House Bill 6 - clean air or multi million dollar bailout paid by energy customers?
If the bill passes the rate for all electricity users in Ohio would go up 50 cents a month this year, and 2.50 extra a month next year, the cost for business even more.

Ohio - Supporters Of House Bill 6 say it would create a fund to support Ohio Clean Air Programs such as Nuclear Energy owned by First Energy Systems. A commercial has been running asking people to call lawmakers to support the bill and jobs.
However lawmakers who oppose it say call lawmakers to let them know you don't support it since it will increase utility bills for all residential and business customers in Ohio. They say the commercial is not coming clean about that the bill really does.
Matt Borges the Director of Roetzel Consulting Services and former Chairman of the Republican Party said, "The Ohio Clean Air program lowers your monthly bills, it promotes clean energy, maintains Ohio's energy diversity, protects jobs, and protects us from harmful effects of doing nothing which would make Ohio's air even dirtier if the state's two nuclear power plants go off line. Ninety percent of zero emission energy that is produced in the state is produced by the two nuclear power plants and it's in everybody's best interest to make sure those plants don't close. If the plants go off line peoples options will be limited and the price of other alternative forms of energy will certainly go up, what you need are options across the landscape to keep the prices down."
But lawmakers say the commercial doesn't come clean about what is really going on.
If the bill passes the rate for all electricity users in Ohio would go up 50 cents a month this year, and 2.50 extra a month next year, the cost for business even more. Opponents add customers bills won't go down and emphasized that is propaganda.
State Representative Mike O'Brien, who is Chairman of the Energy Generation Committee, and the Energy and Natural Resources Committee which is discussing this bill presently. O'Brien said, "This is a bailout plain and simple. What has happened is that First Energy and First Energy Solutions, they're in bankruptcy and they need a bailout. The Ohio General Assembly which is republican controlled had decided everyone who used electricity in Ohio will pay extra on their electric bill.
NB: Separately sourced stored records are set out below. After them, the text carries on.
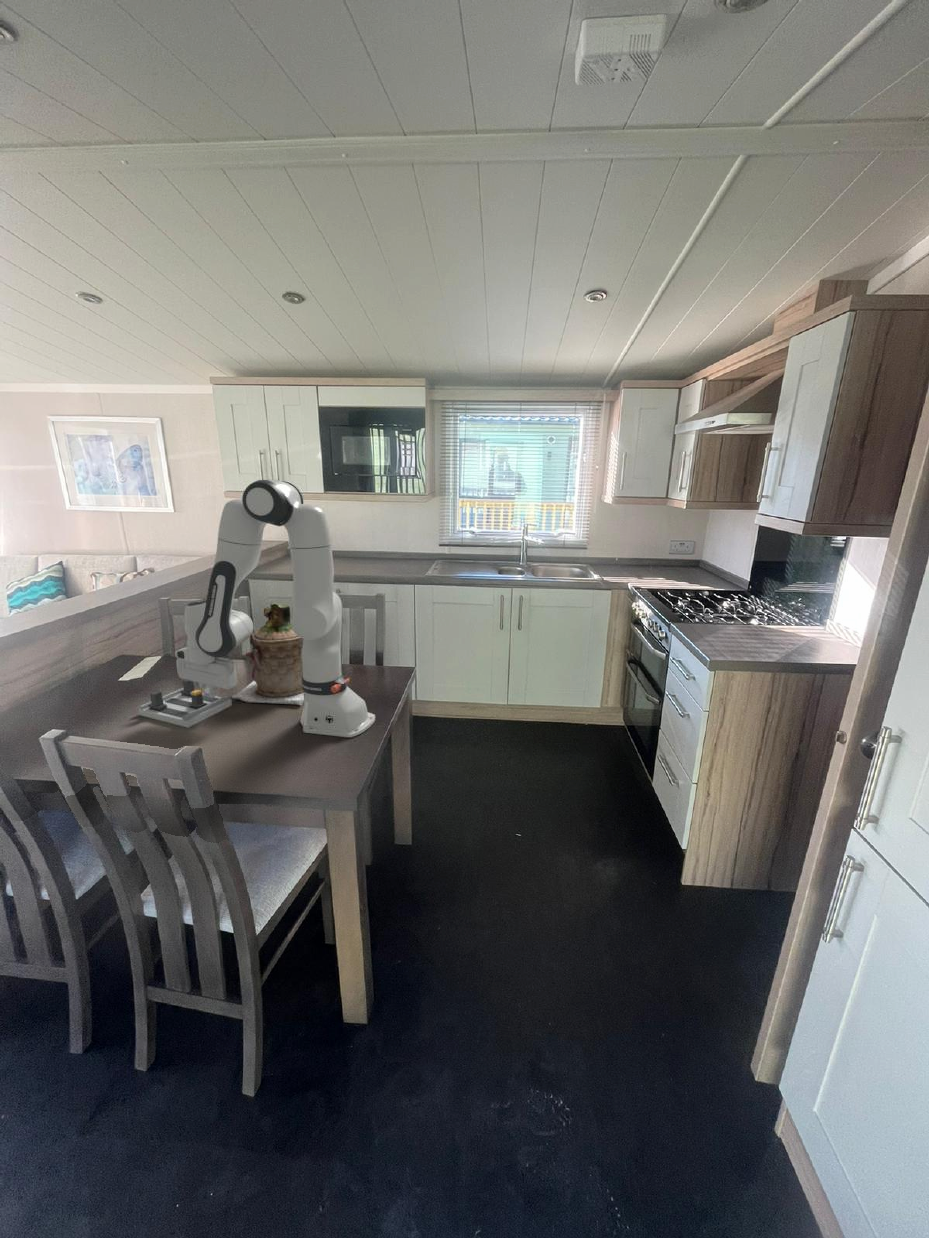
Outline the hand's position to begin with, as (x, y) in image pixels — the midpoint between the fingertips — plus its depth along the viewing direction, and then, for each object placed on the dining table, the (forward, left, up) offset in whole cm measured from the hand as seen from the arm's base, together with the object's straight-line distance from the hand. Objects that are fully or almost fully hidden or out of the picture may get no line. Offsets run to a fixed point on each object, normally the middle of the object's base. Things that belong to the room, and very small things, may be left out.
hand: (209, 696), depth 142 cm
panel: (+11, 0, -7) cm, 13 cm away
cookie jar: (-6, -25, -7) cm, 26 cm away
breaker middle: (+6, 0, -4) cm, 7 cm away
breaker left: (+16, +5, -4) cm, 17 cm away
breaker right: (+16, -6, -4) cm, 17 cm away
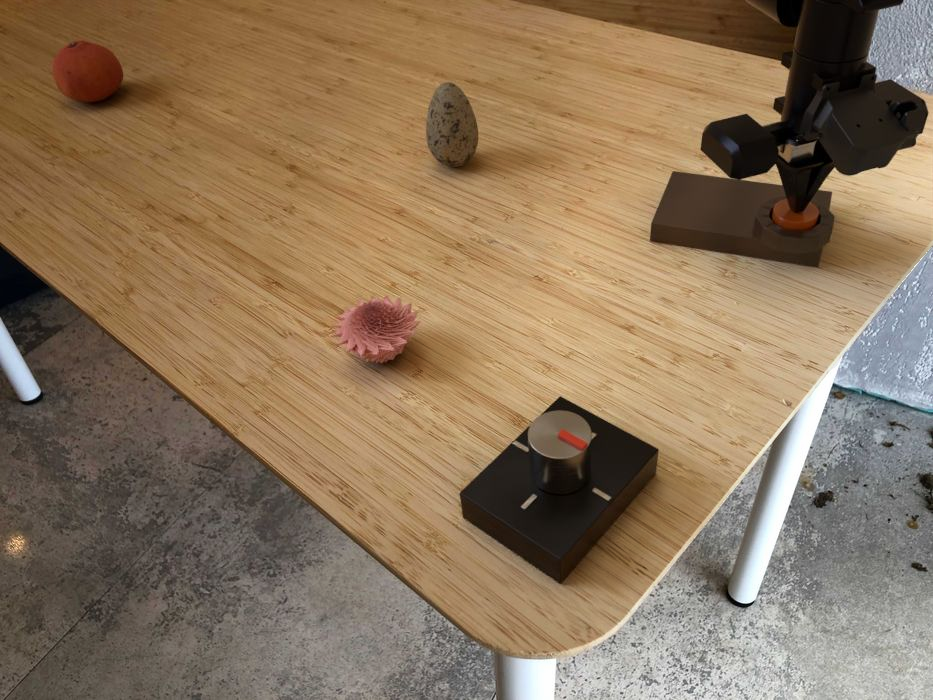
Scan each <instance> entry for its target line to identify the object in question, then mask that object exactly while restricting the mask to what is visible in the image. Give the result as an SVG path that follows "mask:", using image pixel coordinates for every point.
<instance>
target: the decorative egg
mask: <svg viewBox="0 0 933 700" xmlns="http://www.w3.org/2000/svg"><path fill="white" fill-rule="evenodd" d="M425 120H426V121H425V138H426V143H427V147H428V149H429V152H430V153H431V155H432V157H433V158H434V159H435V160H436V161H437V162H438V163H440V164H442V165H443V166H446V167H450V168H456V167H461V166H463V165H465V164H467V163H468V162H469V161H470V160H471V159H472V158H473V157H474V155H475V153H476V151H477V149H478V145H479V128H478V122H477V118H476V115H475V111H474V110H473V107H472V105H471V103H470V100H469V99H468V97H467V96H466V94H465V92H464V91H463V90H462V89H461V88H460V87H459V85H457V84H455V83H453V82H450V81H447V82H443V83H440V85H438V86H437V88H436V89H435V90H434V92H433V94H432V95H431V99H430V102H429V105H428V108H427V113H426V119H425Z"/></svg>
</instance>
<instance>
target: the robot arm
mask: <svg viewBox="0 0 933 700" xmlns="http://www.w3.org/2000/svg"><path fill="white" fill-rule="evenodd" d="M744 1H745V2H746V3H747V4H749V5H751V6H752V7H754V8H755V9H757V10H759V12H762V13H763V14H765V15H766V16H767V17H769V18H771V19H773V20H774V21H776V22H777V23H779V24H780V25H782V26H785V27H787V28H796V33H795V38H794V43H793V49H792V50H788V51H783V52H782V53H781V54H782V56H781V61H780V65H781V66H783V67H784V68H785V69H787V70H788V77H787V81H786V87H785V93H784V95H783V96H777V97H774V101H773V107H772V110H774V111H775V112H776V113H778V114H779V115H780V120H779V121H775V122H771V123H767V124H763V125H761V124H760V122H758V121H756V120H755V119H754V118H753V117H751V116H750V115H749V114H748V113H743V114H739V115H735V116H731V117H726V118H722V119H717V120H714V121H711V122H709V123H708V124H707V125H706V126H705V127H704V128H703V131H702V134H701V141H700V151H701V152H702V153H703V154H704V155H705V156H706V157H707V158H708V159H709V160H711V161H712V162H713V163H714V164H715V166H717V167H718V168H719V169H720V170H721V171H722V172H723V173H724V174H725V175H726V176H728V178H731V179H738V180H745V179H749V178H752V177H756V176H760V175H764V174H768V173H769V171H770V170H771V169H772V168H773V167H774V166H776V170H777V171H778V174H779V178H780V181H781V185H783V188H784V191H785V194H786V198H787V201H788V204H789V207H790V209H791V210H792V211H793V212H794V213H799V212H803V211H804V210H805V208H806V207H807V205H808V204H809V203H810V201H811V200H812V198H813V197H814V195H815V194H816V192H817V191H818V190H820V188H821V187H822V185H823V183H824V182H825V181H826V179H827V178H828V177H829V175H830V174H831V173H832V172H833V170H834V169H835V170H836V171H837V172H838V173H839V174H840V175H843V176H847V177H848V176H849V177H851V176H857V175H858V174H860V173H862V172H866V171H871V170H875V169H883V168H885V167H887V166H888V165H890V163H891V161H892V160H893V159H894V157H895V156H896V154H897V153H898V151H902V150H905V149H910V148H913V147H915V146H916V145H917V137H918V136H919V135H922V134H923V133H924V130H925V126H926V123H927V120H928V117H929V108H928V106H927V105H928V104H927V103H926V101H925V99H924V98H922V97H921V96H919V95H917V94H916V93H914V92H912V91H911V90H909V89H907V88H906V87H905V86H903V85H901V84H899V83H898V82H896V81H894V80H893V79H892V78H890V79H886V80H882V81H877V78H878V75H877V74H876V72H877V67H876V66H875V65H873V64H871V63H870V62H868V57H869V54H870V49H871V45H872V41H873V38H874V37H873V36H874V32H875V30H876V29H875V28H876V25H877V21H878V17H879V13H880V11H881V10H887V9H890V8H894V7H900V6H901V5H902V4H903V3H904V0H744ZM876 81H877V82H876Z"/></svg>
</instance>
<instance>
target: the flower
mask: <svg viewBox="0 0 933 700" xmlns="http://www.w3.org/2000/svg"><path fill="white" fill-rule="evenodd" d="M355 302H356V303H357V306H354V307H349V306H343V309H344V310H346V311H348V312H344V313H343V314H339V315H334V316H333V317H334V319H341V321H339V322H336V323H335V324H331V325H329V326H328V327H329V328H332V329H333V328H339V329H338V331H336V332H335V333H334V334H331V335H330V336H329V338H330V339H331V338H340V339H339V341H338V342H337V343H336V345H335V346H336V347H339V346H342V345H345V344H346V353H350V352H351V351H352V352H354V354H355V355H359V356H360V359H363V360H364V359H365V361H366V363H369V362H373V363H376V364H379V363H380V364H383V363H387V362H388V361H393V360H394V359H395V358H396V356H398V355H401V354H402V353H403V350H404V348H405V346H406V345H407V344H408V340H409V339H411V338H412V337H413V336H414V335H415V334H417V331H415V329H416V327H418V325H419V324H420V323H421V321H420V320H416V318H417V316H418V314H419V311H418V310H417V311H413V312H412V303H411V302H410V303H408V304H406V305H404V306H403V304H402V298H401V296H400V297H398V298H397V299H396V300H395V301H394V302H392V301H391V299H390V297H389V296H388V295H387V294H386V295H384V297H383V300H380V299H377V298H375V297H374V296H373V295H371V296H370V300H369V301H368V302H367V301H362V300H360V299H356V300H355Z"/></svg>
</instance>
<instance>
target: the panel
mask: <svg viewBox="0 0 933 700" xmlns="http://www.w3.org/2000/svg"><path fill="white" fill-rule="evenodd" d="M559 410H560V411H569V412H572V413H575V414H577V415H579V416H581V417H582V418H583V419H585V421H586V422H587V423H588V424H589V426H590V428H591V431H592V448H591V475H590V478H589V480H588V482H587V483H586V484H585V485H584V486H583V487H582V488H581V489H579V490H577V491H575V492H573V493H569V494H561V495H560V494H552V493H548V492H546V491H544V490H542V489H540V488H539V487H538V486H537V485H536V484H535V483H534V482H533V480H532V478H531V476H530V467H529V448H528V430H529V427H530V425H528V426H527V427H526V428H525V429H524V430H523V431H522V432H521V433H520V434H519V435H518V436H517V437H516V438H514V440H512V442H510V444H509V445H508V446H507V447H506V448H505V449H504V450H502V451H501V452H500V453H499V454H498V455H497V456H496V457H495V458H494V459H493V460H492V461H491V462H490V463H489V464H488V465H487V466H486V467H485V468H484V469H483V470H481V471H480V473H478V474H477V475H476V476H475V478H474V479H472V480H471V481H470V482H469V483H468V484H467V485H466V486H465V487H464V488H463V489H462V490H461V491H460V492H459V499H460V507H461V514H462V518H463V519H464V520H466V521H467V522H469V523H470V524H472V525H473V526H474V527H476V528H477V529H479V530H480V531H482V532H483V533H485V534H486V535H487V536H489V537H490V538H492V539H494V540H495V541H496V542H498V543H499V544H501V545H502V546H503V547H505V548H507V550H510V551H511V552H513V553H514V554H515V555H517V556H519V557H520V558H521V559H523V560H524V561H526V562H527V563H529V564H530V565H532V566H533V567H535V568H536V569H538V570H539V571H540V572H542V573H543V574H545V575H546V576H547V577H549V578H551V579H552V580H553V581H555V582H556V583H558V584H559V585H562V583H564V581H565V580H567V578H568V577H569V575H570V574H571V573H572V572H573V571H574V570H575V569H576V568H577V566H578V565H579V564H580V563H581V562H582V561H583V559H584V558H585V556H587V555H588V554H589V553H590V551H591V550H592V549H593V548H594V547H595V545H596V544H598V543H599V541H600V540H601V538H602V537H604V535H605V534H606V533H607V532H608V531H609V529H610V528H611V527H612V526H613V525H614V524H615V523H616V521H618V520H619V518H620V517H621V516H622V514H623V513H624V512H625V511H626V509H628V507H630V505H631V504H632V503H633V502H634V500H635V499H636V498H637V497H638V496H639V495H640V494H641V492H642V491H643V490H644V489H646V487H647V485H649V483H650V482H651V481H652V480H653V479H654V477H656V475H657V469H658V458H659V450H660V449H659V448H657V447H656V446H654V445H652V444H650V443H648V442H646V441H644V440H643V439H640V438H639V437H638V436H636V435H633V434H631V433H630V432H628V431H626V430H624V429H623V428H621V427H618V426H616V425H615V424H613V423H611V422H609V421H607V420H605V419H603V418H602V417H600V416H598V415H596V414H594V413H592V412H591V411H589V410H587V409H585V408H584V407H581V406H579V405H578V404H576V403H574V402H572V401H570V400H568V399H566V398H565V397H563V396H559V397H557V398H556V399H555V400H554V401H553V402H552V403H551V404H550V405H549V406H548V407H547V408H546V409H545V410H543V412H542V413H541V414H540V415H542V414H544V413H547V412H551V411H559Z"/></svg>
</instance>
Everyone will pay even if their electricity is not provided by nuclear power plants, everyone in Ohio will have to pay. First Energy has been bailed out before.
O'Brien continued, "Economists throughout the nation have testified in committee that we'll be back here in the same position four or five years again to bail nuclear energy out. It's a very expensive process. We have gas plants that are popping up all over the state, we have in excess of 2,000 years worth of natural gas because of the Marcellus and Utica shale underground. Gas plants are more efficient and a lot cheaper to operate. One plant has been completed in Lordstown and a second is under construction. Gas is the way to go for energy. It emits very, very, very small particles of carbon dioxide. The Pennsylvania legislature saw it was nothing but a bail out and they voted against that. I hope the Ohio lawmakers will see this for what it is a bailout. The people who testified from out of state in favor of the bill all had their travel expenses paid by First Energy. They are asking for hundreds of millions of dollars or 160 million for each of those plants."
State Senator Sean O'Brien added, "This is the only industry known where when your not doing well you don't go to shareholders and have them pay and suffer the losses, you go to the ratepayers and make them pay. This is a bailout for aging and obsolete technology. We have enough energy resources here in Ohio to power our country for over 100 years. It's cheap and it's an Ohio resource. It produces many, many jobs. It's crazy not to use our own resources to power the rest of the state and country."
"People are going to feel the pinch. We already have had an increase in a gas tax, costs of everything keep going up, and we already have people who must decide do they pay their rent, or do they buy their prescriptions, or are they going to be able to eat tonight. People are already hurting and now to raise these rates artificially when they don't need to be done is asking a lot of our people in Ohio. Increasing rates for businesses is also a bad idea which can cost jobs. We will fight against this. People need to contact their lawmakers and let them know they are against this bill."